Learning to Control with Little Data
Complex engineering solutions often rely on control strategies that can be adapted to changing system parameters with little data and little time available. Often, this requires human input. A prime example is the success of pilots learning in real time to fly and safely land an airplane after it has been damaged. How could an autonomous system learn such adaptive control strategies?
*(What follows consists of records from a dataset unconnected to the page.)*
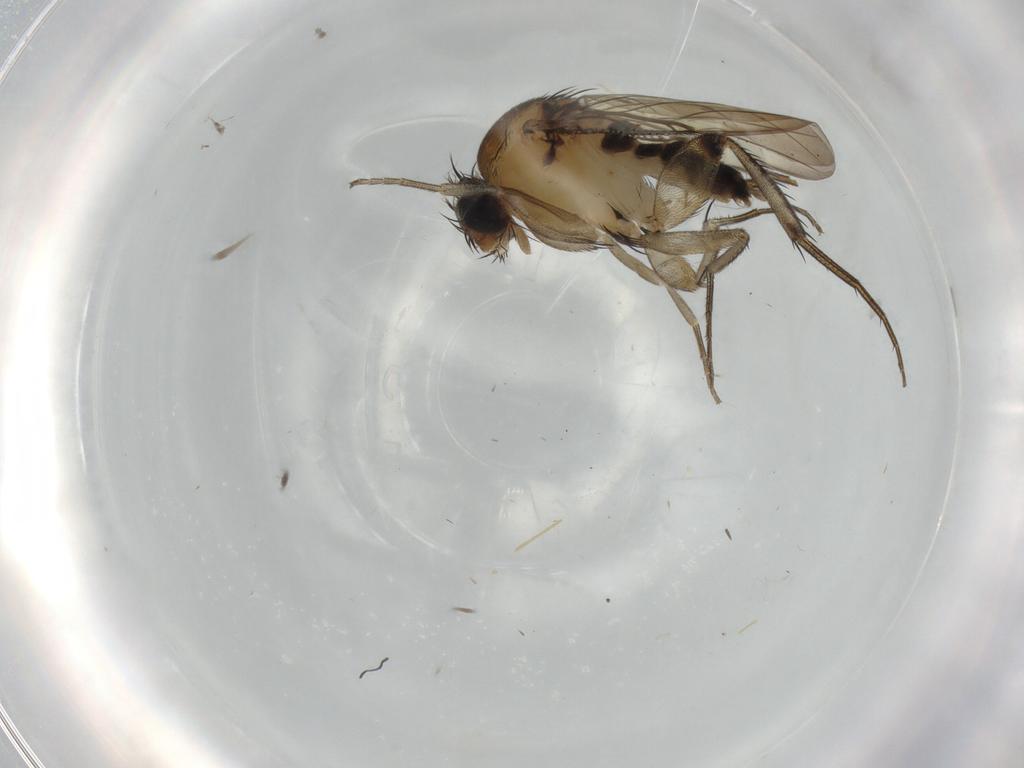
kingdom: Animalia
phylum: Arthropoda
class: Insecta
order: Diptera
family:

Motivated by this fundamental problem in control theory, this project studies simplified control scenarios to develop adaptive strategies with theoretical guarantees. We are particularly interested in agnostic problems, where the parameters of the underlying system dynamics are a priori completely unknown. We study systems with an unknown drift and systems with unknown feedback. In both cases, we propose strategies that are optimal or almost optimal with respect to multiplicative regret (also known as competitive ratio).
Publications
- J. Carruth, M. F. Eggl, C. L. Fefferman, C. W. Rowley, M. Weber (2021): Controlling Unknown Linear Dynamics with Bounded Multiplicative Regret. Revista Matemática Iberoamericana 38 (7), 2185–2216.
- C. L. Fefferman, B. Guillen Pegueroles, C. W. Rowley, M. Weber (2021): Optimal control with learning on the fly: a toy problem. Revista Matemática Iberoamericana 37 (1), 175–187.